At 53 years of age with wild black hair, sunglasses, and a skateboard hat, George looks like a motorcycle rebel. This is a man with an advanced degree in Religious Studies who owns 600 acres of treasured forest land, and was named the 2008 Jackson County tree farmer of the year. He represents a new generation of landowners.

A Market for the Future

Using one of the first Conservation Innovation Grants from the USDA Natural Resource Conservation Service (NRCS), George developed a project that integrates forest needs with economic return. Where trees were dense and too close together, NRCS crews have thinned out small diameter material to retain and encourage the growth of larger trees that capture more carbon. Every ten years, thinning will occur to promote natural regeneration. George will also plant a diverse mix of tree species to better reflect the historical composition of the landscape.

By promoting the growth of larger trees and harvesting on a longer rotation, the amount of carbon sequestered in their limbs and trunks will offset 242,000 miles of car travel per year for the next 20 years. Additional benefits include improved wildlife habitat, reduced risk of fire, and enhanced stream and water flow.

Despite the absence of a national climate change policy or mandatory carbon markets, George and other landowners may have several opportunities to promote carbon sequestration and receive income from voluntary purchasers. In fact, George has already received interest from a local business looking to purchase credits to offset its carbon emissions.

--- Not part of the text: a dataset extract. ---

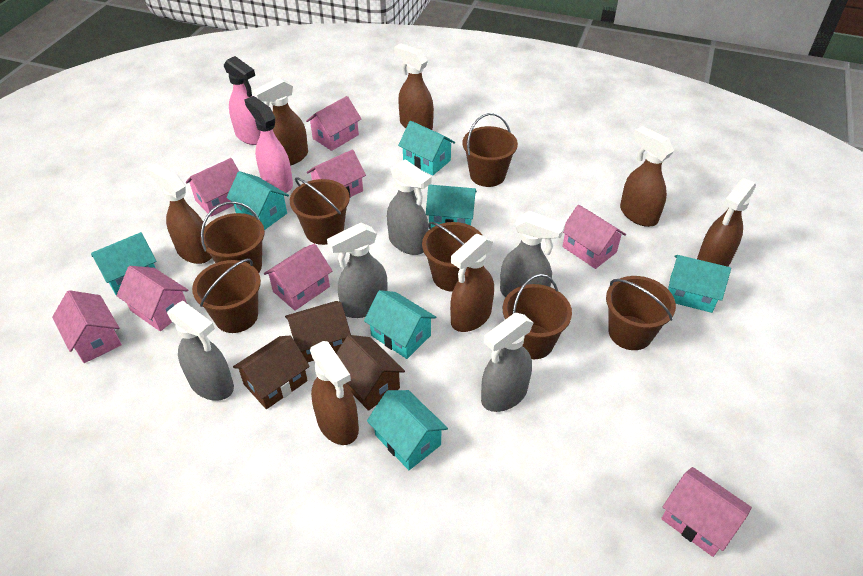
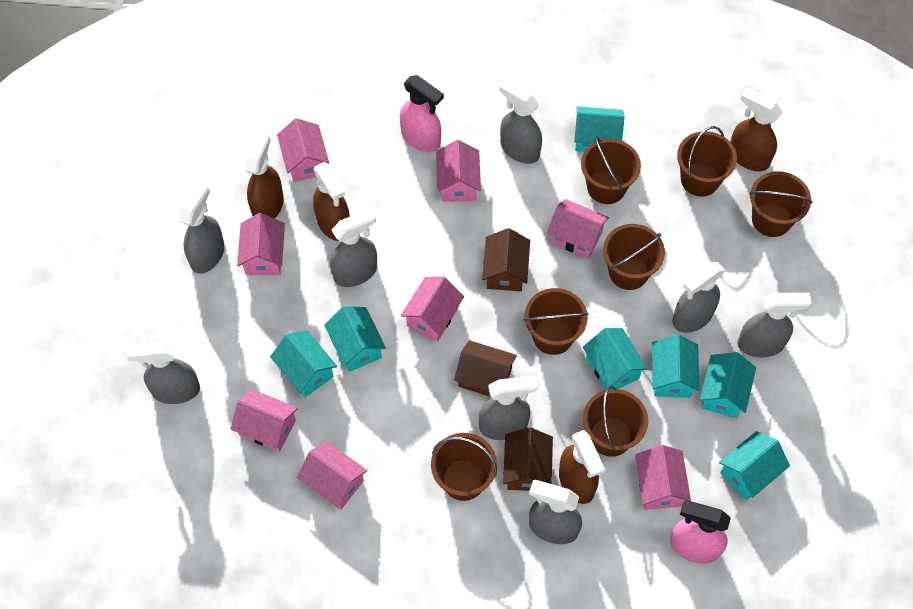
brown spray bottle: [147,163,212,264] [253,77,308,166] [310,341,359,445] [394,43,434,130] [450,234,494,332] [620,126,674,227] [697,178,756,267] = 7 -> [245,132,284,219] [313,162,350,241] [559,430,605,504] [730,88,783,171] = 4
grey spray bottle: [167,301,234,401] [327,223,387,318] [387,159,431,255] [481,313,533,412] [500,211,565,297] = 5 -> [127,341,200,404] [178,183,224,274] [330,208,377,287] [479,376,537,440] [499,80,542,164] [529,480,582,544] [673,262,725,333] [738,293,811,357] = 8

Should carbon markets become regulated by state or national policy in the future, they could bring supplemental revenues to private landowners like George McKinley. With declining timber prices and a loss of regional mill infrastructure, it has become even more imperative that these landowners explore other sources of income to offset the costs of caring for their land.

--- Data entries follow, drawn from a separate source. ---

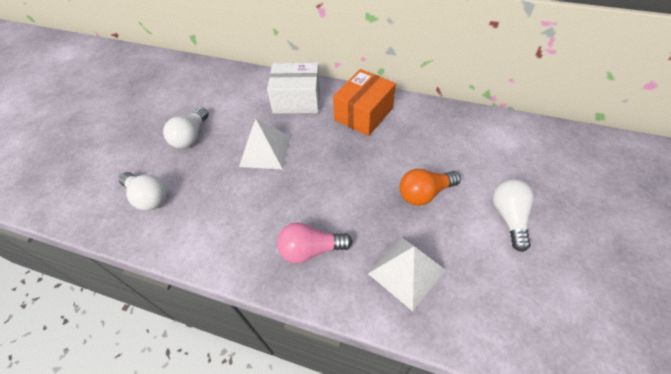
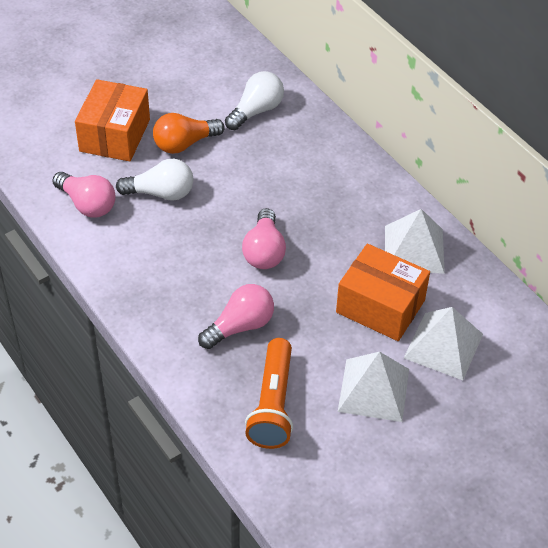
orange box: [333,69,396,136] = 1 -> [75,79,150,161] [336,244,430,341] = 2
orange flashlight: none = 0 -> [245,338,293,449] = 1
pink light bulb: [277,223,353,263] = 1 -> [52,172,116,218] [198,284,274,349] [242,208,286,269] = 3
white box: [267,62,321,114] = 1 -> none = 0
white light bulb: [119,172,167,211] [163,107,209,149] [492,179,535,252] = 3 -> [116,159,193,201] [225,71,284,130] = 2
white pyramid: [239,119,290,169] [368,237,446,311] = 2 -> [338,352,409,422] [385,209,445,274] [404,307,483,380] = 3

Neighbors in Forest Stewardship

Since 2005, George has been dedicated to the Southern Oregon Forest Restoration Collaborative. The group consists of foresters, loggers, environmentalists, and interested community members who are pursuing an alternative path for management of federal lands in the Rogue Basin of southwestern Oregon. The collaborative has achieved national recognition for its projects, which have removed small diameter trees from dense stands in the Rogue Basin, protected large trees and endangered species habitat, produced wood for local mills, and created jobs.

Much of the group's success can be attributed to its collaboration with multiple agencies, including the Bureau of Land Management, US Forest Service, and US Fish and Wildlife Service. "What affects you affects your neighbor, and the health of the region's landscape is the ultimate shared relationship," George says. Changes on the landscape don't discriminate based on land ownership. He believes that individuals with different perspectives working together to achieve shared goals have an impact much greater than disconnected efforts. As a result, the collaborative has been able to achieve large-scale outcomes working with these agencies.

Looking ahead

Like southwestern Oregon, our nation stands at a crossroads about how we value our natural resources. Significant challenges face the health and management of the lands in the western U.S., and this work will become more complex due to the anticipated effects of climate change and other stressors in coming years. Overcoming these obstacles will require that we erase the lines in the sand of politics and land ownership, and realize that landscapes are interconnected and voices from all levels must collaborate to pursue shared benefit. People like George are the first responders to economic and ecological transformation, and their actions will have profound impacts on the food, fiber, water, air, and other resources that we all depend on. Making sustainable choices for the land and all those who depend on it is George McKinley's cause, and supporting his work and others like it is a worthwhile investment in our collective future.